(Reuters) — Researchers who warned half a dozen robot manufacturers in January about nearly 50 vulnerabilities in their home, business and industrial robots, say only a few of the problems have been addressed.
The researchers, Cesar Cerrudo and Lucas Apa of cybersecurity firm IOActive, said the vulnerabilities would allow hackers to spy on users, disable safety features and make robots lurch and move violently, putting users and bystanders in danger.
While they say there are no signs that hackers have exploited the vulnerabilities, they say the fact that the robots were hacked so easily and the manufacturers’ lack of response raise questions about allowing robots in homes, offices and factories.
“Our research shows proof that even non-military robots could be weaponized to cause harm,” Apa said in an interview.
“These robots don’t use bullets or explosives, but microphones, cameras, arms and legs. The difference is that they will be soon around us and we need to secure them now before it’s too late.”
Some of the robot manufacturers defended themselves, saying they had fixed some or all of the issues raised.
Apa’s comments come in the wake of a letter signed by more than 100 leading robotic experts urging the United Nations to ban the development of killer military robots, or autonomous weapons.
Apa, a senior security consultant, said that of the six manufacturers contacted, only one, Rethink Robotics, said some of the problems had been fixed. He said he had not been able to confirm that as his team does not have access to that particular robot.
A spokesman for Rethink Robotics, which makes the Baxter and Sawyer assembly-line robots, said all but two issues — in the education and research versions of its robots — had been fixed.
Apa said a review of updates from the other five manufacturers — Universal Robots of Denmark, SoftBank Robotics and Asratec Corp of Japan, Ubtech of China, and Robotis Inc of South Korea — led him to believe none of the issues he had raised had been fixed.
Asratec said that software released for its robots so far was limited to “hobby use sample programs”, and it believed IOActive was pointing to security vulnerabilities in those. Software it planned to release for commercial use would be different, it said.
SoftBank Robotics said it had already identified the vulnerabilities and fixed them. Ubtech said it had “fully addressed any concerns raised by IoActive that do not limit our developers from programming” their robots.
Universal Robots did not respond to emailed requests for comment. Robotis Inc declined to comment.
The slow reaction by the robot industry was not surprising, said Joshua Ziering, founder of Kittyhawk.io, a commercial drone software company. “A new technology bursts on to the market and people fail to secure it,” he said.
Cybersecurity experts said the robot vulnerabilities were alarming, and cyber criminals could use them to disrupt factories by ransomware attacks, or with robots slowed down or forced to embed flaws in the products they are programmed to build.

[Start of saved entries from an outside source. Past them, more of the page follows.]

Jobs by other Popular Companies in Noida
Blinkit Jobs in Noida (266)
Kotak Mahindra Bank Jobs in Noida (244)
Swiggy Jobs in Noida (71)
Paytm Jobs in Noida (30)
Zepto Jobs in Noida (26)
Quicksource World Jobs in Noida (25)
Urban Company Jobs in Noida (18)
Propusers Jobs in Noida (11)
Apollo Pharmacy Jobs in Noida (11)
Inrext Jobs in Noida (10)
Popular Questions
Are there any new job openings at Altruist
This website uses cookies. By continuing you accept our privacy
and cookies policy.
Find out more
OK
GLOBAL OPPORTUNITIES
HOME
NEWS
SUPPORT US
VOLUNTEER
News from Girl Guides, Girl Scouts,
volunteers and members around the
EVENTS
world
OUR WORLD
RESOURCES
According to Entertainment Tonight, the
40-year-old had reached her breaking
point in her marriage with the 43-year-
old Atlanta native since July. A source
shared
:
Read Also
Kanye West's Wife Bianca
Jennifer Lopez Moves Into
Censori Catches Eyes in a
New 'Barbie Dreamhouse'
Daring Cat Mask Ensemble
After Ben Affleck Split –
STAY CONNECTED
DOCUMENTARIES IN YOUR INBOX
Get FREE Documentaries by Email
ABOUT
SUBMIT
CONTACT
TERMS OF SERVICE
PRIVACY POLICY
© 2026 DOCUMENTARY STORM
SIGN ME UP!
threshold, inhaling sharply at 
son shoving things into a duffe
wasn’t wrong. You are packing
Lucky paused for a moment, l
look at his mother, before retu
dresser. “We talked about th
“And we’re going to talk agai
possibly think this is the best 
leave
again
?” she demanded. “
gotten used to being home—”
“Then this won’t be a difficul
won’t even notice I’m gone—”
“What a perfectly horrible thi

“The potential impact to companies, and even countries, could be massive,” said Nathan Wenzler, chief security strategist at AsTech, a San Francisco-based security consulting company, “should an attacker exploit the vulnerability within the applications that control these robots.”

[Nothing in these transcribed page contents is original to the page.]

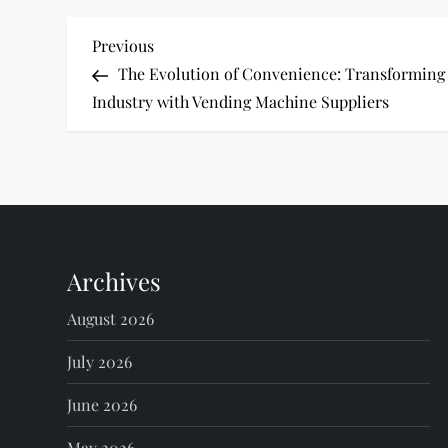
P
Previous
Previous
Post
The Evolution of Convenience: Transforming
o
Industry with Vending Machine Suppliers
s
t
n
Archives
a
August 2026
v
July 2026
i
June 2026
g
May 2026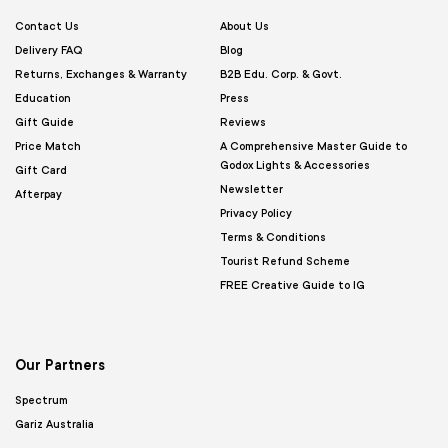
Contact Us
About Us
Delivery FAQ
Blog
Returns, Exchanges & Warranty
B2B Edu. Corp. & Govt.
Education
Press
Gift Guide
Reviews
Price Match
A Comprehensive Master Guide to
Godox Lights & Accessories
Gift Card
Newsletter
Afterpay
Privacy Policy
Terms & Conditions
Tourist Refund Scheme
FREE Creative Guide to IG
Our Partners
Spectrum
Gariz Australia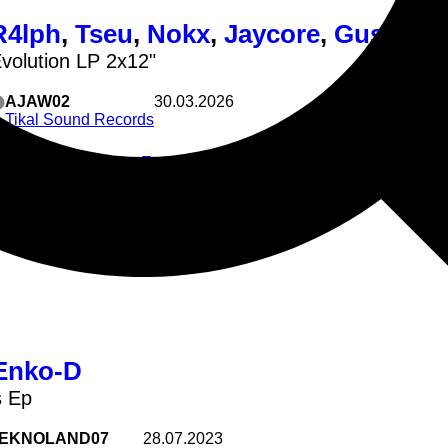
R4lph
,
Tseu
,
Nokx
,
Jaycore
,
Gustatio
Evolution LP 2x12"
AJAW02
30.03.2026
Tikal Sound Records
wk Patetik - Electro Evolution
Techno
Tekno
Hardcore
4lph Patetik - ZAT En Danger
seu Tikal Sound Records - Des Gens
kx Enko-D & Tikal Sound Records - Book Of Brouette
Enko-D
s Ep
EKNOLAND07
28.07.2023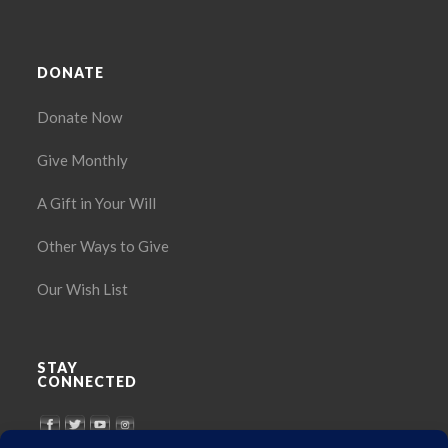
DONATE
Donate Now
Give Monthly
A Gift in Your Will
Other Ways to Give
Our Wish List
STAY
CONNECTED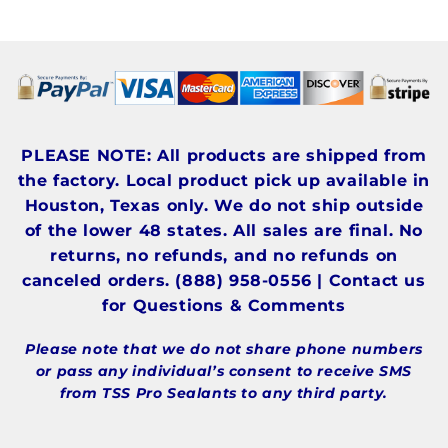
PLEASE NOTE: All products are shipped from
the factory. Local product pick up available in
Houston, Texas only. We do not ship outside
of the lower 48 states. All sales are final. No
returns, no refunds, and no refunds on
canceled orders. (888) 958-0556 | Contact us
for Questions & Comments
Please note that we do not share phone numbers
or pass any individual’s consent to receive SMS
from TSS Pro Sealants to any third party.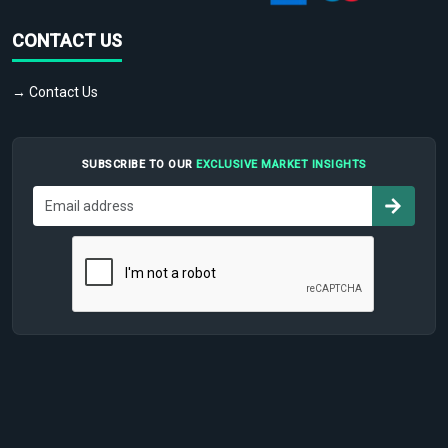
CONTACT US
→ Contact Us
SUBSCRIBE TO OUR
EXCLUSIVE MARKET INSIGHTS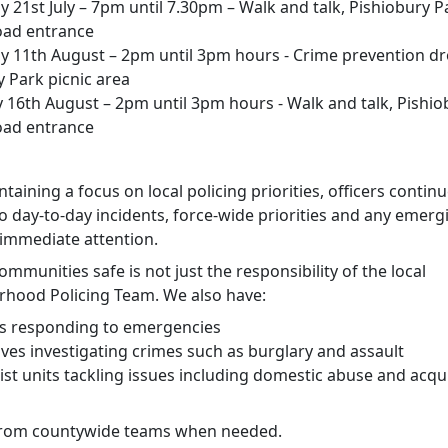
 21st July – 7pm until 7.30pm – Walk and talk, Pishiobury P
oad entrance
y 11th August – 2pm until 3pm hours - Crime prevention dr
y Park picnic area
 16th August – 2pm until 3pm hours - Walk and talk, Pishio
oad entrance
taining a focus on local policing priorities, officers continu
o day-to-day incidents, force-wide priorities and any emerg
 immediate attention.
mmunities safe is not just the responsibility of the local
hood Policing Team. We also have:
rs responding to emergencies
ives investigating crimes such as burglary and assault
ist units tackling issues including domestic abuse and acqui
from countywide teams when needed.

Even in the home, danger lurks, said Apa, demonstrating how a 17-inch (43.18 cm) tall Alpha 2 robot from Ubtech could be programmed to violently jab a screwdriver.
“Maybe it’s small and it’s not really going to hurt right now, but the trend is that the robots are going to be more powerful,” he said. “We tested industrial ones which are really heavy and powerful, and some of the attacks work with them.”
Apa and Cerrudo released their initial findings in January.
This week, they released details about the specific vulnerabilities they found, including one case where they mix several of those vulnerabilities together to hijack a Universal Robot factory robot, making it lurch about and be a potential threat.